One of my yorkies won't have anything much to do with me. She just wants her dad. I think it's because I have to do all the bad things to her -vet, groomer, and worse of all have to be the one to bathe her. It's just not fair.


----------



## pinkpixie1588 (Oct 12, 2009)

Are you the one who does all the feeding, too? I do all of the not fun stuff like combing/bathing, etc., but I also do all the feeding, walks, and lots of playing, so she is more attached to me than everyone else. I think she knows I'm her 'sole provider' and even though my boyfriend plays with her, I think she sees him more as a 'littermate' than anything else. Maybe try to balance it out a little more..?


----------



## mss (Mar 1, 2006)

I find treats help lots! :biggrin: 

My 5 year old untrained rescue has learned to sit in only 2-1/2 months, with the help of bits of cookies! :thumbsup: He used to come to me when called very willingly, but the weather has been very good the last few days, so we have to go back to work on that.

My other dogs, that I have had longer, will sometimes go out the open door, then immediately turn around and come back in so that they "earn" a treat! 

They get treats after having their eye areas cleaned, treats after a major brushing on an elevated surface. Baths are mostly done by a groomer these days.


----------

• [Collected data]:
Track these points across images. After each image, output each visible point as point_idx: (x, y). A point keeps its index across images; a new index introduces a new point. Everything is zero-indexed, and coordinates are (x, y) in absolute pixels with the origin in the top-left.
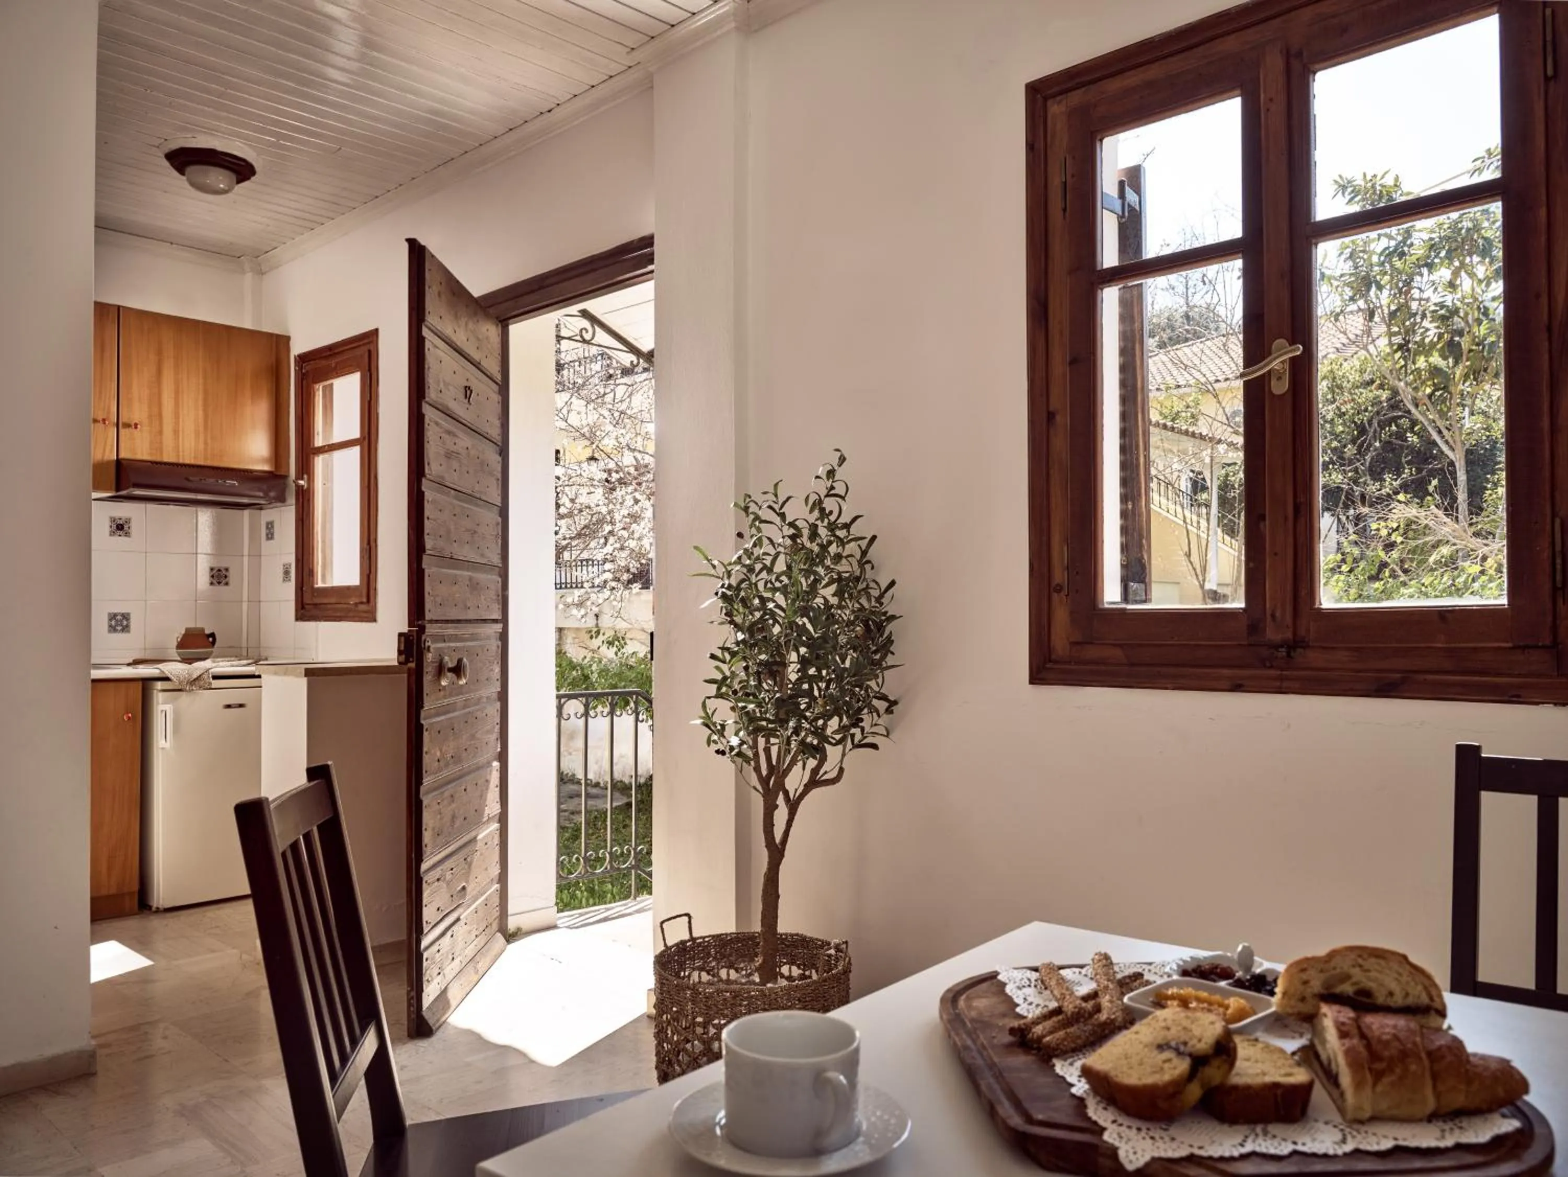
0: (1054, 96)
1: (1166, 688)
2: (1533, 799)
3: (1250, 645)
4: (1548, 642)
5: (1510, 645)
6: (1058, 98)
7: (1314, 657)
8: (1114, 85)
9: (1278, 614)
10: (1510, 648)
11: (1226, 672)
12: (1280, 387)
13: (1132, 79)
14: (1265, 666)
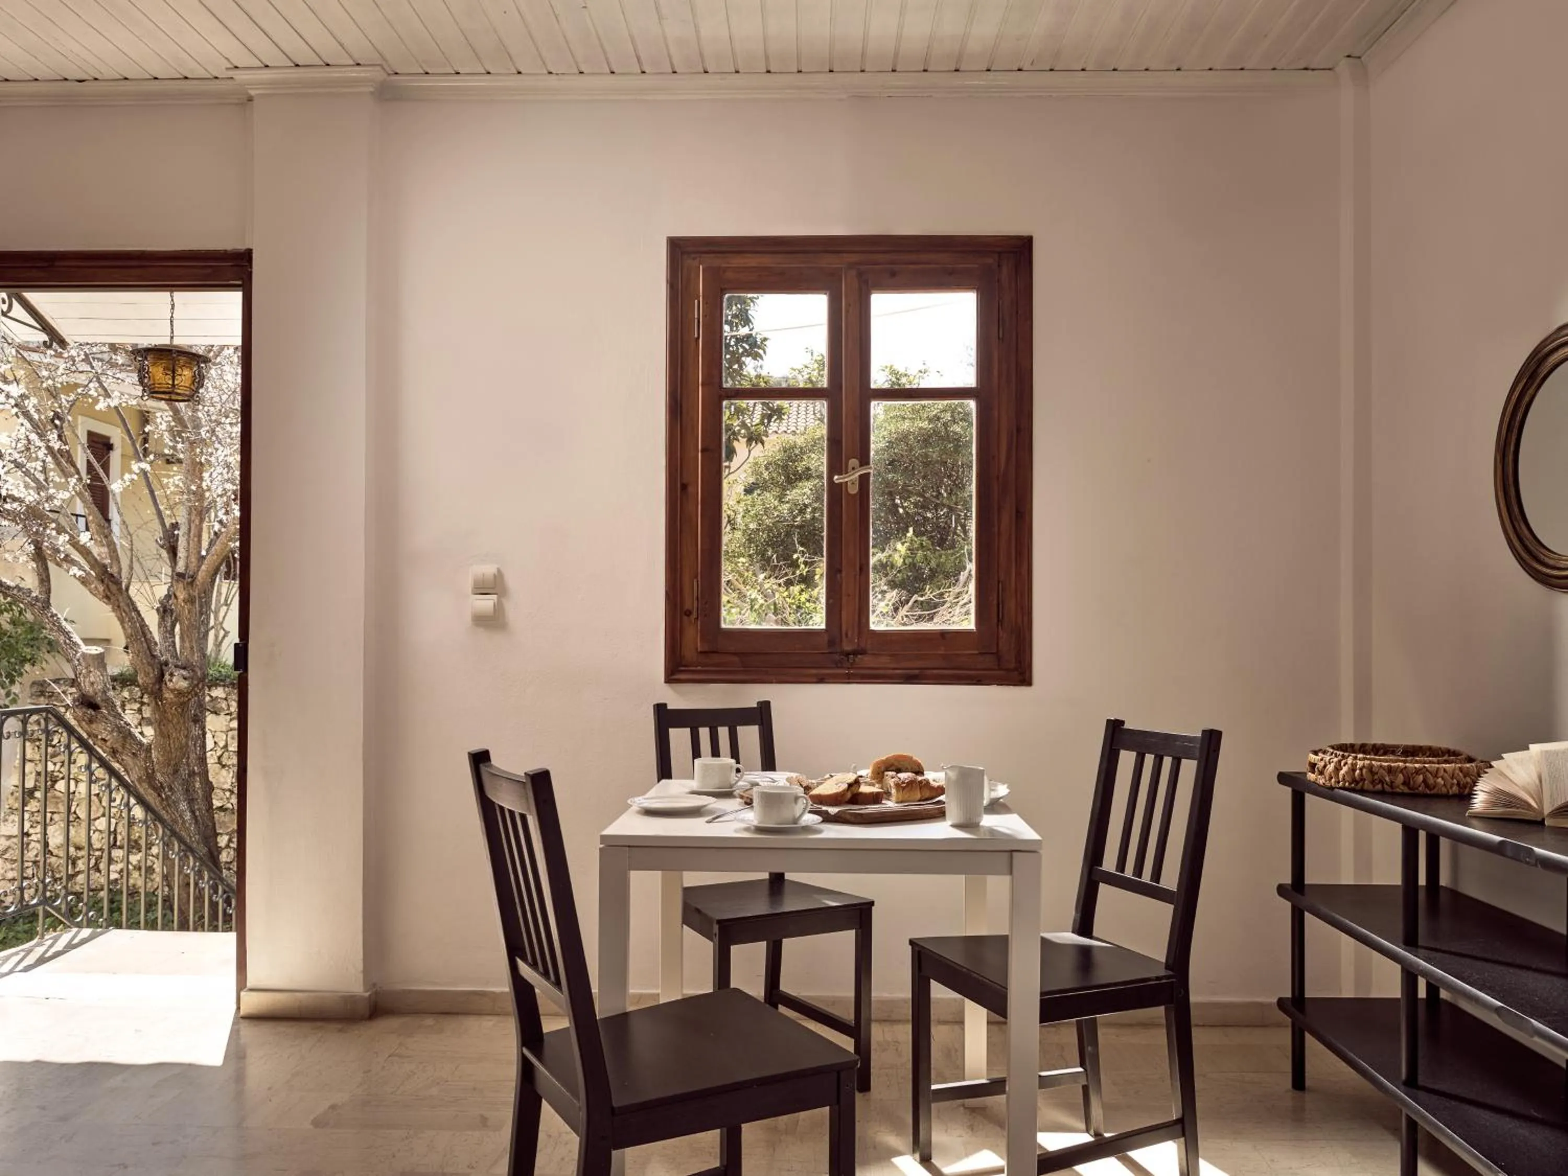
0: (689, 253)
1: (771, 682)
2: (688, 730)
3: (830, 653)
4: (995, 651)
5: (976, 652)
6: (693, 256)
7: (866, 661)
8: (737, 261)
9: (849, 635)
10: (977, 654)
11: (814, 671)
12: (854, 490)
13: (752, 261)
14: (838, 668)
==
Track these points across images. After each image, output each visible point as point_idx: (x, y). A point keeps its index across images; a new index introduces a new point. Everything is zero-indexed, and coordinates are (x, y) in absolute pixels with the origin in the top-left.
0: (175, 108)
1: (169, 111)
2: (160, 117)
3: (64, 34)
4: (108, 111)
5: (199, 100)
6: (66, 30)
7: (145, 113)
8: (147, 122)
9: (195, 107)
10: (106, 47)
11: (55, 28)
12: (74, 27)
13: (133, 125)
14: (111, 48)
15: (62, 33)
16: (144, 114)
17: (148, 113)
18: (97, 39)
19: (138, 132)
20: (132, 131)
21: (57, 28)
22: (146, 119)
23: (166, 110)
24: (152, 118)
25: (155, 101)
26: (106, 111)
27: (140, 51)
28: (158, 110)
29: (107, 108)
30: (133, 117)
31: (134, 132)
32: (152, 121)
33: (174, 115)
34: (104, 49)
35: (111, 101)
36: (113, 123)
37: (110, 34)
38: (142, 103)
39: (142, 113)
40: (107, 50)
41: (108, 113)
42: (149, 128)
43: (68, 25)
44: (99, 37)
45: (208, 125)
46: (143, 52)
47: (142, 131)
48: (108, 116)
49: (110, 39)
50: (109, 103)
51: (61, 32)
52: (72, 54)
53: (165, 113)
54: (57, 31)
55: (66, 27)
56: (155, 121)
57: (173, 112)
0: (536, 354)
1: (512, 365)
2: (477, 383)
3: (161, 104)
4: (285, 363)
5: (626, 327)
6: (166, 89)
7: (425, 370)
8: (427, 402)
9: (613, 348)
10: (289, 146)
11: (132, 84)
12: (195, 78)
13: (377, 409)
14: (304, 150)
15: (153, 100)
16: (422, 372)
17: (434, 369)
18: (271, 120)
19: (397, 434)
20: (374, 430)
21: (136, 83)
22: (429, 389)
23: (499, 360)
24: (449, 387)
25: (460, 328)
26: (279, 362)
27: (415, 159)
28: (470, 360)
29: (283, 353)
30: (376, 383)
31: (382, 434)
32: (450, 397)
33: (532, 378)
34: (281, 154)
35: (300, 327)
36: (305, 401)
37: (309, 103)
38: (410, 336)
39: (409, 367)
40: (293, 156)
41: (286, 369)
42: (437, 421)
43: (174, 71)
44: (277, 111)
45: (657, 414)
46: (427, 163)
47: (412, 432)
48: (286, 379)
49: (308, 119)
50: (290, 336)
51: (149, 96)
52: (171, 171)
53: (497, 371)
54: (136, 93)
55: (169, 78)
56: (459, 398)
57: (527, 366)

• [Instructions]:
A: According to the thread, how long did the 5 year old untrained rescue take to learn to sit?
B: Retype the stretch of the thread from "## mss (Mar" through "groomer these days.".
The listing has no role in this work.

• [Exercise responses]:
A: Only 2-1/2 months.

B:
## mss (Mar 1, 2006)

I find treats help lots! :biggrin: 

My 5 year old untrained rescue has learned to sit in only 2-1/2 months, with the help of bits of cookies! :thumbsup: He used to come to me when called very willingly, but the weather has been very good the last few days, so we have to go back to work on that.

My other dogs, that I have had longer, will sometimes go out the open door, then immediately turn around and come back in so that they "earn" a treat! 

They get treats after having their eye areas cleaned, treats after a major brushing on an elevated surface. Baths are mostly done by a groomer these days.